20

I have the following query

SELECT Count(*) as Total_Count, Col1 
FROM Table1 
GROUP BY Col1 
ORDER BY Total_Count DESC;

I want to zoom in on Col1. The data in Col1 are in the following format:

text-abc1
txt4-abcde22
tex6-abc2
text4-imp4
text-efg1
txt-efg43

I want to be able to group it by

After the first `-`, any first three/four/five characters match

In this example, if we match with first 3 characters. Output will be:

Total_Count   Col1
3             abc
1             imp
2             efg

Any other way to achieve this?

theking963
  • 2,223
  • 7
  • 28
  • 42

5 Answers5

18

You might not need a regex, just string operations. For three characters:

SELECT count(*) AS Total_Count,
SUBSTRING(Col1 FROM POSITION('-' in Col1)+1 FOR 3) AS Col1_zoomed
FROM Table1
GROUP BY Col1_zoomed
ORDER BY Total_Count DESC
Ian Clelland
  • 43,011
  • 8
  • 86
  • 87
  • This is the right one. Thanks for it. But `abcd-1234` needs to be `Col1`. Please change it so I can accept it :). – theking963 Nov 25 '11 at 19:49
  • 1
    @daking963 As if this answer doesn't help you when one thing is spelled differently? Picky, picky! :-p – Wiseguy Nov 25 '11 at 19:53
  • 1
    @Wiseguy It's not about being picky. It's for the correctness of the answer and a future reference for others. I am sure they can figure it out that instead of the string it should be the column name. It's just a typo, Ian can change it easily. To improve the overall quality of the site, in my opinion, these little things matter a lot! – theking963 Nov 25 '11 at 19:58
  • Done :) Sorry, it was my sample data from shell-testing – Ian Clelland Nov 25 '11 at 20:22
4
select
substring(substring_index(col1,'-',-1),1,3) as grp,
count(*) as total
from table
group by grp
Nicola Cossu
  • 54,599
  • 15
  • 92
  • 98
1

I wanted to answer the question "MySQL GROUP by Regex?" as the answers here address the problem provided.

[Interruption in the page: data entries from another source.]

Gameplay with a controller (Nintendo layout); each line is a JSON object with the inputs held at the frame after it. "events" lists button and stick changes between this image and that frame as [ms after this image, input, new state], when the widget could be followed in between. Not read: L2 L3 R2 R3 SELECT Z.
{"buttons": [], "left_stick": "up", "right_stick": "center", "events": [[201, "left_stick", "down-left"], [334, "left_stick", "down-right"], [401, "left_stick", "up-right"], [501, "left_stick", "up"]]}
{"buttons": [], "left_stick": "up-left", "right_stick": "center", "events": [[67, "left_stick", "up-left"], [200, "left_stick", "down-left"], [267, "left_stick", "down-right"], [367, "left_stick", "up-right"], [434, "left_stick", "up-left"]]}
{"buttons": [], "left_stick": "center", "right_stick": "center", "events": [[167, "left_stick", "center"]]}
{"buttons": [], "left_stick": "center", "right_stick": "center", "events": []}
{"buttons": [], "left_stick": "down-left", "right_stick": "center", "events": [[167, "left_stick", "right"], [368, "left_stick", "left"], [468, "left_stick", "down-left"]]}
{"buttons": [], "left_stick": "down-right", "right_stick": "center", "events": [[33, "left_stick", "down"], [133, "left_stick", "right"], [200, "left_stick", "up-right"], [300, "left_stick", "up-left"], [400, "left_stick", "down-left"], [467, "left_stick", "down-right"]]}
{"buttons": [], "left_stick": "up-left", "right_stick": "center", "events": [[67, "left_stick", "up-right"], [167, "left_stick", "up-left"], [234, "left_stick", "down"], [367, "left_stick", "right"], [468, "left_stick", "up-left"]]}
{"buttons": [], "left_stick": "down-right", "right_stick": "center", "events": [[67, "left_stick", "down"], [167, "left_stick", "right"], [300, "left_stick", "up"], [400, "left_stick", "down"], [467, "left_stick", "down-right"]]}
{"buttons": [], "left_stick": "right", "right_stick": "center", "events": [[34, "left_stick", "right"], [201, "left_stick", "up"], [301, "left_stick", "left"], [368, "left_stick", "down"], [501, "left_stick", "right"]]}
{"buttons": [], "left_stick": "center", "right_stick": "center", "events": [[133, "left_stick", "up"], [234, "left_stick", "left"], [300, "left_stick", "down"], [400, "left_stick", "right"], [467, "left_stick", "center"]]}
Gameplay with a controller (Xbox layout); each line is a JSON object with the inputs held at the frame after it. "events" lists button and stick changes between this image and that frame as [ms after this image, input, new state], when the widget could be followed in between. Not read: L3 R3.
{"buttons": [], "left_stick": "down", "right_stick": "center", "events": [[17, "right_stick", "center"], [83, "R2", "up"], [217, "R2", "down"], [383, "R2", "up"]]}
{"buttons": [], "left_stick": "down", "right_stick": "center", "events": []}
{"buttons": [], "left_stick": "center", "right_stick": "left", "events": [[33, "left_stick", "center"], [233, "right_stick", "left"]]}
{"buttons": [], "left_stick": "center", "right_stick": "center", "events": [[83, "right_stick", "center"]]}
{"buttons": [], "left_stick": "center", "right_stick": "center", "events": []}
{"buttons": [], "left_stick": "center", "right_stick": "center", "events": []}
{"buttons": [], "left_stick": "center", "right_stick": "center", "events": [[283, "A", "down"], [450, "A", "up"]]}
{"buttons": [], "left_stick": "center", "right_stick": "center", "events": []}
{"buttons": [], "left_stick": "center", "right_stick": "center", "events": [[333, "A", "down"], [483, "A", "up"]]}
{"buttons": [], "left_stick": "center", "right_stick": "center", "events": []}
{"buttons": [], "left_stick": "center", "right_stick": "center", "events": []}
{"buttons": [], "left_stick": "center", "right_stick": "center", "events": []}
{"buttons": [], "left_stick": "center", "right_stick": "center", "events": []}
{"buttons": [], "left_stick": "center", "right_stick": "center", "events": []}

You can group by REGEXP with the REGEXP_SUBSTR() function.

REGEXP_SUBSTR(expr, pat[, pos[, occurrence[, match_type]]])

Returns the substring of the string expr that matches the regular expression specified by the pattern pat, NULL if there is no match. If expr or pat is NULL, the return value is NULL.

For example:

SELECT 
    *
FROM
    YOUR_TABLE
GROUP BY REGEXP_SUBSTR(YOUR_COLUMN, 'YOUR REGEXP');

Reference: https://dev.mysql.com/doc/refman/8.0/en/regexp.html#function_regexp-substr

Jon
  • 1,954
  • 1
  • 15
  • 13
1

This should do what you want.

SELECT Count(*) as Total_Count, SUBSTRING(Col1, 1, 3)
FROM Table1 
GROUP BY SUBSTRING(Col1, 1, 3) 
ORDER BY Total_Count DESC;
Adrian Cornish
  • 23,227
  • 13
  • 61
  • 77
  • `SUBSTRING(Col1, 1, 3)` won't work in this case as I need to match characters after the `-`. Before the `-` there could be any number of characters. – theking963 Nov 25 '11 at 19:45
  • I misread your question - I thought you wanted the first 3. Ian's answer is better then – Adrian Cornish Nov 25 '11 at 19:46
0
SELECT Count(*) as Total_Count, Col1, REGEXP_SUBSTR(Col1, '[a-z0-9]*', 0, 2) as Col1_combined 
FROM Table1 
GROUP BY REGEXP_SUBSTR(Col1, '[a-z0-9]*', 0, 2) 
ORDER BY Total_Count DESC;

REGEXP_SUBSTR returns the string matching the given regular expression [a-z0-9] starting from position 0 in text and return the 2 occurrence. Documentation for REGEXP_SUBSTR

REGEXP_SUBSTR(<column_name>, <regular_expression>, <starting_position>, <match_occurrence>)

Yashashvi
  • 340
  • 3
  • 12